Set the data down again, exactly as it appears below.

Records from a dataset
● ● ● ● ●

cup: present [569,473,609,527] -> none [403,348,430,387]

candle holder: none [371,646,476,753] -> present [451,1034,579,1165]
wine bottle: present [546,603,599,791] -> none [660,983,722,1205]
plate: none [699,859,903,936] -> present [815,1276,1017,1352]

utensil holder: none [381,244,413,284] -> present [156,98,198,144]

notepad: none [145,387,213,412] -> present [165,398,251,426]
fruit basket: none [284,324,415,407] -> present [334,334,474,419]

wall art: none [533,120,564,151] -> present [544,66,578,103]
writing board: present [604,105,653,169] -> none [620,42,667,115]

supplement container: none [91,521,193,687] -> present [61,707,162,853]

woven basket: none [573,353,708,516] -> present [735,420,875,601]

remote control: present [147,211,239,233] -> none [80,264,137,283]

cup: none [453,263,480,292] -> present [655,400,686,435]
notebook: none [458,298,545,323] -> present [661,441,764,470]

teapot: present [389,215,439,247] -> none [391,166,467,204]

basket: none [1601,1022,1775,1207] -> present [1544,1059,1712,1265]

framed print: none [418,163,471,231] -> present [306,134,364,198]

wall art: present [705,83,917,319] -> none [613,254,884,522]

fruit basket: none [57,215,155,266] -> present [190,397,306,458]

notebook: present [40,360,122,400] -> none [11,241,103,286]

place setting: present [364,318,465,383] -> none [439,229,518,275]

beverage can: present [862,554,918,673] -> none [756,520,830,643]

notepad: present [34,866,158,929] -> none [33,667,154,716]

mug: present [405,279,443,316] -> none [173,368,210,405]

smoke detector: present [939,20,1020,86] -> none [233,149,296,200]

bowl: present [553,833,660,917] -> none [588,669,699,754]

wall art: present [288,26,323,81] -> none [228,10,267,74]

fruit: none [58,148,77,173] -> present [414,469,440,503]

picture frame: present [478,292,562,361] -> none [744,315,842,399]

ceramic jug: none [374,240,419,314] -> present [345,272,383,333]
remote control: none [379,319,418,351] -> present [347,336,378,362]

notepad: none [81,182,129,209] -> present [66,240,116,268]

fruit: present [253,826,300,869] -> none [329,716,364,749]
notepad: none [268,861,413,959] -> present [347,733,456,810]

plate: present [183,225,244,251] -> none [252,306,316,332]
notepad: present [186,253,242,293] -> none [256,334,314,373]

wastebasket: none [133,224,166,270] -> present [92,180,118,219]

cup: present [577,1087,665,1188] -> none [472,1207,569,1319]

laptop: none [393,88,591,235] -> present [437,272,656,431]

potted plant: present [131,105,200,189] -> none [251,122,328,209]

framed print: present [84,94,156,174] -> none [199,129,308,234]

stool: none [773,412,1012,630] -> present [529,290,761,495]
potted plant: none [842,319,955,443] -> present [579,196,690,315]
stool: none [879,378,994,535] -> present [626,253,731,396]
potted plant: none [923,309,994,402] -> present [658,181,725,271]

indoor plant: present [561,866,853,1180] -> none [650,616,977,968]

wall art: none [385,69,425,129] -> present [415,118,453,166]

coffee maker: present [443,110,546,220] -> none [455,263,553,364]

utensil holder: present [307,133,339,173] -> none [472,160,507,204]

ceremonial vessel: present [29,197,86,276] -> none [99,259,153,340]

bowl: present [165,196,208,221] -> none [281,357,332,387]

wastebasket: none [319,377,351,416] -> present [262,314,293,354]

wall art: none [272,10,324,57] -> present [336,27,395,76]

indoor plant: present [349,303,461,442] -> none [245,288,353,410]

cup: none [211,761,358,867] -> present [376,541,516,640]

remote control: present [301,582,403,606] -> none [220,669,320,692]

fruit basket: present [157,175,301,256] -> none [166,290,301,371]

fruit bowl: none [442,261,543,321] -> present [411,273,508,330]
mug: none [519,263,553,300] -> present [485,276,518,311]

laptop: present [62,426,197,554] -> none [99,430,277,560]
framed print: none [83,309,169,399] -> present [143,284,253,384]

● ● ● ● ●

SOLUTION TO THIS TASK:
cup: present [569,473,609,527] -> none [403,348,430,387]

candle holder: none [371,646,476,753] -> present [451,1034,579,1165]
wine bottle: present [546,603,599,791] -> none [660,983,722,1205]
plate: none [699,859,903,936] -> present [815,1276,1017,1352]

utensil holder: none [381,244,413,284] -> present [156,98,198,144]

notepad: none [145,387,213,412] -> present [165,398,251,426]
fruit basket: none [284,324,415,407] -> present [334,334,474,419]

wall art: none [533,120,564,151] -> present [544,66,578,103]
writing board: present [604,105,653,169] -> none [620,42,667,115]

supplement container: none [91,521,193,687] -> present [61,707,162,853]

woven basket: none [573,353,708,516] -> present [735,420,875,601]

remote control: present [147,211,239,233] -> none [80,264,137,283]

cup: none [453,263,480,292] -> present [655,400,686,435]
notebook: none [458,298,545,323] -> present [661,441,764,470]

teapot: present [389,215,439,247] -> none [391,166,467,204]

basket: none [1601,1022,1775,1207] -> present [1544,1059,1712,1265]

framed print: none [418,163,471,231] -> present [306,134,364,198]

wall art: present [705,83,917,319] -> none [613,254,884,522]

fruit basket: none [57,215,155,266] -> present [190,397,306,458]

notebook: present [40,360,122,400] -> none [11,241,103,286]

place setting: present [364,318,465,383] -> none [439,229,518,275]

beverage can: present [862,554,918,673] -> none [756,520,830,643]

notepad: present [34,866,158,929] -> none [33,667,154,716]

mug: present [405,279,443,316] -> none [173,368,210,405]

smoke detector: present [939,20,1020,86] -> none [233,149,296,200]

bowl: present [553,833,660,917] -> none [588,669,699,754]

wall art: present [288,26,323,81] -> none [228,10,267,74]

fruit: none [58,148,77,173] -> present [414,469,440,503]

picture frame: present [478,292,562,361] -> none [744,315,842,399]

ceramic jug: none [374,240,419,314] -> present [345,272,383,333]
remote control: none [379,319,418,351] -> present [347,336,378,362]

notepad: none [81,182,129,209] -> present [66,240,116,268]

fruit: present [253,826,300,869] -> none [329,716,364,749]
notepad: none [268,861,413,959] -> present [347,733,456,810]

plate: present [183,225,244,251] -> none [252,306,316,332]
notepad: present [186,253,242,293] -> none [256,334,314,373]

wastebasket: none [133,224,166,270] -> present [92,180,118,219]

cup: present [577,1087,665,1188] -> none [472,1207,569,1319]

laptop: none [393,88,591,235] -> present [437,272,656,431]

potted plant: present [131,105,200,189] -> none [251,122,328,209]

framed print: present [84,94,156,174] -> none [199,129,308,234]

stool: none [773,412,1012,630] -> present [529,290,761,495]
potted plant: none [842,319,955,443] -> present [579,196,690,315]
stool: none [879,378,994,535] -> present [626,253,731,396]
potted plant: none [923,309,994,402] -> present [658,181,725,271]

indoor plant: present [561,866,853,1180] -> none [650,616,977,968]

wall art: none [385,69,425,129] -> present [415,118,453,166]

coffee maker: present [443,110,546,220] -> none [455,263,553,364]

utensil holder: present [307,133,339,173] -> none [472,160,507,204]

ceremonial vessel: present [29,197,86,276] -> none [99,259,153,340]

bowl: present [165,196,208,221] -> none [281,357,332,387]

wastebasket: none [319,377,351,416] -> present [262,314,293,354]

wall art: none [272,10,324,57] -> present [336,27,395,76]

indoor plant: present [349,303,461,442] -> none [245,288,353,410]

cup: none [211,761,358,867] -> present [376,541,516,640]

remote control: present [301,582,403,606] -> none [220,669,320,692]

fruit basket: present [157,175,301,256] -> none [166,290,301,371]

fruit bowl: none [442,261,543,321] -> present [411,273,508,330]
mug: none [519,263,553,300] -> present [485,276,518,311]

laptop: present [62,426,197,554] -> none [99,430,277,560]
framed print: none [83,309,169,399] -> present [143,284,253,384]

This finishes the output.